Task directions
Determine how many lines in the records hold "have", and give that number with nothing added.
--- Available data ---
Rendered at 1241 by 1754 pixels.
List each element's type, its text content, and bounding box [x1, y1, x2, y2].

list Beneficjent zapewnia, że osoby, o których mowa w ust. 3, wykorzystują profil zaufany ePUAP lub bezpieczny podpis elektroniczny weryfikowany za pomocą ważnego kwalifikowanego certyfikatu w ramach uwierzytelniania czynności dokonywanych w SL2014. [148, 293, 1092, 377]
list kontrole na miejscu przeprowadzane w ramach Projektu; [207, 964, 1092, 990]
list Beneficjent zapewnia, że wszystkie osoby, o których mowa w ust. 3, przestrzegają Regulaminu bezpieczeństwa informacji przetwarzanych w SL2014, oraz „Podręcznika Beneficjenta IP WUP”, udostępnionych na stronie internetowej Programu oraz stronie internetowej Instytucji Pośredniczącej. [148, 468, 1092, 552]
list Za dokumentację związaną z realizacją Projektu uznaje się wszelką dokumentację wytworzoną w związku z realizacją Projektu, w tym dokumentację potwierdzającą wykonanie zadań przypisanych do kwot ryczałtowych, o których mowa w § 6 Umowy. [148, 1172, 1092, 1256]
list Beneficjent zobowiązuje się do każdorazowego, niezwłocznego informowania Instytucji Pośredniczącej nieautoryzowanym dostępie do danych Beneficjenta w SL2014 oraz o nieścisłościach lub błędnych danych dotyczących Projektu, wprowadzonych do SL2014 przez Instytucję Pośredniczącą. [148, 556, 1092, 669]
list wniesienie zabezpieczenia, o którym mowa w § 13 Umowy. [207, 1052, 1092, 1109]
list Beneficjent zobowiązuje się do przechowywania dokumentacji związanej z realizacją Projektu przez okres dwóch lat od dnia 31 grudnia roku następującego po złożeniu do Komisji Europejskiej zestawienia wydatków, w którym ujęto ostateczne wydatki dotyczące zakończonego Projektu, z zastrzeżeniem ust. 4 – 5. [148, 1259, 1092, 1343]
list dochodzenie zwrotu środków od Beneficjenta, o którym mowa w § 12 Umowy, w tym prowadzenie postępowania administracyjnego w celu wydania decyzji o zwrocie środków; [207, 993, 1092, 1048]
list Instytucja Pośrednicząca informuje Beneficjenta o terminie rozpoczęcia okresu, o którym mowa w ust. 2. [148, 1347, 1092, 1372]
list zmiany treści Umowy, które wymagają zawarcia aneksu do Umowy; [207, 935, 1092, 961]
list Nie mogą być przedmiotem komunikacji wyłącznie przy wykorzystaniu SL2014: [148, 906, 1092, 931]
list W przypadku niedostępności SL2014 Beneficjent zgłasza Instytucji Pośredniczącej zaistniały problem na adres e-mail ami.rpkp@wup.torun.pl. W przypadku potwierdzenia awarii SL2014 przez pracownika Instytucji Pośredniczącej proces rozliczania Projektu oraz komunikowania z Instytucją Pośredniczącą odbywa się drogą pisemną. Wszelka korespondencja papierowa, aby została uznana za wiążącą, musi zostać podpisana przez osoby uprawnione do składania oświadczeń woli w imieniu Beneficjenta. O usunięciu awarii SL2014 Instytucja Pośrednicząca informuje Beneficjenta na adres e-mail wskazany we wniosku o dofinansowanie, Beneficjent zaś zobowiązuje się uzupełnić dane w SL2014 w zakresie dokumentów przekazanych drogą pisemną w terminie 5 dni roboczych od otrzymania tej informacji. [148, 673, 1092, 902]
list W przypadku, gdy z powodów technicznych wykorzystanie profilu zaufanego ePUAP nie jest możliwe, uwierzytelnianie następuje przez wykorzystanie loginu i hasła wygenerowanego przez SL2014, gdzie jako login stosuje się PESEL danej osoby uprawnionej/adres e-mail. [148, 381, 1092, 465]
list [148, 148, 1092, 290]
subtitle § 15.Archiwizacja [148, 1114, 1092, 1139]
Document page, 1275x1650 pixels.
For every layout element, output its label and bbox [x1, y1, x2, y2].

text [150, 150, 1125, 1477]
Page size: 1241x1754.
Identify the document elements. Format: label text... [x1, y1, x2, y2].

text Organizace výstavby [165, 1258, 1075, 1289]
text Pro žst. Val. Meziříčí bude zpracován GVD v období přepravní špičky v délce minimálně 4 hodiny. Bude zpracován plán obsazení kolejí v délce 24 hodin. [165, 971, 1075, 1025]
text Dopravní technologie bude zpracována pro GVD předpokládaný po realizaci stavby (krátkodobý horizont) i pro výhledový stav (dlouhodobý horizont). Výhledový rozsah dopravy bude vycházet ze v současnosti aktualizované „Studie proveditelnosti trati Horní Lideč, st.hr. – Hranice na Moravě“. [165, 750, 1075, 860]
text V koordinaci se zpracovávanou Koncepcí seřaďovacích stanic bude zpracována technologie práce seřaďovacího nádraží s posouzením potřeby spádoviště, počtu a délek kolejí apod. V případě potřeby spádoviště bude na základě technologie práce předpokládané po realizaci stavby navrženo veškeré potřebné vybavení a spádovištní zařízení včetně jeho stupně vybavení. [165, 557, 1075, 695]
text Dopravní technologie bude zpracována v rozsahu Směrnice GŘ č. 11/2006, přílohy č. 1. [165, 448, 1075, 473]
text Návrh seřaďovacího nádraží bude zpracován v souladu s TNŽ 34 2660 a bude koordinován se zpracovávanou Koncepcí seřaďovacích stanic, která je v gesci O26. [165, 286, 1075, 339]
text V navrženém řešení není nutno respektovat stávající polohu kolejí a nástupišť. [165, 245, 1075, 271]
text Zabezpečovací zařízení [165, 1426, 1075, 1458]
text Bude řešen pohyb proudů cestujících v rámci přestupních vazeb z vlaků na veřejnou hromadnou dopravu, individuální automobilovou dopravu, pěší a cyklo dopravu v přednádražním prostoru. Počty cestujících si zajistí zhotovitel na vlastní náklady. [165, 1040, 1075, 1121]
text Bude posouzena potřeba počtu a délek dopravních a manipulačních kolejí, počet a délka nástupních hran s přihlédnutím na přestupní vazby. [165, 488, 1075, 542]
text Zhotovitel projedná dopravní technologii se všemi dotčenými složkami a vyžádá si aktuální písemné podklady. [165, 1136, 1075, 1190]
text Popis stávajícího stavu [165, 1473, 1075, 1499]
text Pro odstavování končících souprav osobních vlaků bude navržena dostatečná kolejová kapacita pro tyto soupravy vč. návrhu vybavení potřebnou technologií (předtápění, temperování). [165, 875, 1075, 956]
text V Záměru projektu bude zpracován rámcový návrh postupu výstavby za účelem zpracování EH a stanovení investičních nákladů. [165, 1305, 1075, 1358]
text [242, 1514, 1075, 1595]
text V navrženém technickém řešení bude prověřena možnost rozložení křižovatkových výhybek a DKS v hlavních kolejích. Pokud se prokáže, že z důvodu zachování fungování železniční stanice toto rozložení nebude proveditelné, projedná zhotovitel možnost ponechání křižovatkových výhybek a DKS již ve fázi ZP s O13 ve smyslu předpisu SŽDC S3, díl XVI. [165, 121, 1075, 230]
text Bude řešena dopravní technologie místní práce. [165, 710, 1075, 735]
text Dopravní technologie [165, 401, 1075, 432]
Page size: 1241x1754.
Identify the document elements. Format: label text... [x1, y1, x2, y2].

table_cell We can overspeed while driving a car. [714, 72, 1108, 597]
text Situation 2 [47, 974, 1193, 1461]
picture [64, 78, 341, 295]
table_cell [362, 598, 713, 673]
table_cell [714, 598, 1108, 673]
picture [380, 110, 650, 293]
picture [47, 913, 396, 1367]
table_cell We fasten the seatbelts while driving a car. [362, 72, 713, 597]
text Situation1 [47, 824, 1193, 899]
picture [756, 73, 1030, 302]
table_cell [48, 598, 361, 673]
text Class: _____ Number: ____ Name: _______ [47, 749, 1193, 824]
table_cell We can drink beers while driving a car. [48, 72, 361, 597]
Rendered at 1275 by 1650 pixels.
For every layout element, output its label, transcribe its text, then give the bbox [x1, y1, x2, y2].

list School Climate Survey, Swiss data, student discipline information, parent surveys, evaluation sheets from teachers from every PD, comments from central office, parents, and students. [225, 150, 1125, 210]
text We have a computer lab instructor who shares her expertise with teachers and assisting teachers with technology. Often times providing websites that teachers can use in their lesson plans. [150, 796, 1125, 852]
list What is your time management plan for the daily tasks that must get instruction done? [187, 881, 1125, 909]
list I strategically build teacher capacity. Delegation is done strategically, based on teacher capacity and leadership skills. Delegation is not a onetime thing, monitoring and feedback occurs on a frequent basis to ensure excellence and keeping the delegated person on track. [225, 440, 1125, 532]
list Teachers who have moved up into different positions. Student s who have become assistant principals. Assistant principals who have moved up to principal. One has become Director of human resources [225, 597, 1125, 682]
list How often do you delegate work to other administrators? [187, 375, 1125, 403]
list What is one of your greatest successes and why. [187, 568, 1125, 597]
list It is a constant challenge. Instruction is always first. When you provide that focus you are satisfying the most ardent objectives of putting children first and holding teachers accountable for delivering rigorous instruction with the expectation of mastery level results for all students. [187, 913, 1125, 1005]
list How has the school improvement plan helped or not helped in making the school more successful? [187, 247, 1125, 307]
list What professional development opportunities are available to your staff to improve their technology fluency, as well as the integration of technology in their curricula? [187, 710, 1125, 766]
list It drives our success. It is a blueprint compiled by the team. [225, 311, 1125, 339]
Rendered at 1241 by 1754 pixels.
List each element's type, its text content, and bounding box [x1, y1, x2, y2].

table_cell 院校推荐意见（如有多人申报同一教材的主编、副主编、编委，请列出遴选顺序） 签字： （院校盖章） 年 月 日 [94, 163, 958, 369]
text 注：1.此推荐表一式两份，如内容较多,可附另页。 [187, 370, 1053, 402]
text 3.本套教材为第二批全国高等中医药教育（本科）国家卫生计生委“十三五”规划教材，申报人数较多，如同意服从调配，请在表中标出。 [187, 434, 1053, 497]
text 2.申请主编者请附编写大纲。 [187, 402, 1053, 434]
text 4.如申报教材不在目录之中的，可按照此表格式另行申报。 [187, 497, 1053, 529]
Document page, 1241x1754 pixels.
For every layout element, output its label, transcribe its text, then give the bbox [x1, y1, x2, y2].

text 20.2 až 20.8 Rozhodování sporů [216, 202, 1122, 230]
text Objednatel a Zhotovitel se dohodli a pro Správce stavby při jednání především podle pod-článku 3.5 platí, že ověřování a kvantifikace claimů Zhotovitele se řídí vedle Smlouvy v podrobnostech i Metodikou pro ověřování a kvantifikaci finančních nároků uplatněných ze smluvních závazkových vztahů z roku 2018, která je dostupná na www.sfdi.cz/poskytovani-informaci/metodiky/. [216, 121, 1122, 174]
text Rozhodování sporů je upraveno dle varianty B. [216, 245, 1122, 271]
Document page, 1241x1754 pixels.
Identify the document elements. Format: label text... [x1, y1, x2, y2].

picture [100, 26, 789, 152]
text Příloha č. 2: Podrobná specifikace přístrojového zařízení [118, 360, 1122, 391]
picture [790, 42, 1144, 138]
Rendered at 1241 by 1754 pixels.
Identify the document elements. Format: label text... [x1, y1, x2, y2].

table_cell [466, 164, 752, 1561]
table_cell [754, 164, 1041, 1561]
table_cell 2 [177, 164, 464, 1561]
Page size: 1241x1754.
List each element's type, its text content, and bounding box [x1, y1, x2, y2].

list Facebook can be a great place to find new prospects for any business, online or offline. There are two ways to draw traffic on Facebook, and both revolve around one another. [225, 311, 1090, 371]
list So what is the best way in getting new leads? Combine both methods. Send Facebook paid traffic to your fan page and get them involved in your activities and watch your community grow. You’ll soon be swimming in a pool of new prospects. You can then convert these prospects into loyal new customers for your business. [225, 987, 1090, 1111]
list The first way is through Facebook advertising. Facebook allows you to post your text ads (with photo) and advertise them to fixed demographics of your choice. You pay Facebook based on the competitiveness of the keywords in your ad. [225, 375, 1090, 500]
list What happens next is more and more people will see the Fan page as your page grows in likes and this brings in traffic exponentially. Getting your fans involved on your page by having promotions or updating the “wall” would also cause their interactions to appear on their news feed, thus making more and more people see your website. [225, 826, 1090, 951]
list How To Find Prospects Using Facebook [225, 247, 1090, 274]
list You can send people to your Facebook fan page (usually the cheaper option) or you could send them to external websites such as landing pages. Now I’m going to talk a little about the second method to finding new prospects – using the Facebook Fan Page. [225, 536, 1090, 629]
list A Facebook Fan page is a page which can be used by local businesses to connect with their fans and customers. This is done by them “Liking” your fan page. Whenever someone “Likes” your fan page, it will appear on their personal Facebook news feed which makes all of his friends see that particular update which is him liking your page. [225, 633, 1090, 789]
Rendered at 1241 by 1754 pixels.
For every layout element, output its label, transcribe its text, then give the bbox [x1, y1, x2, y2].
---
Task answer
2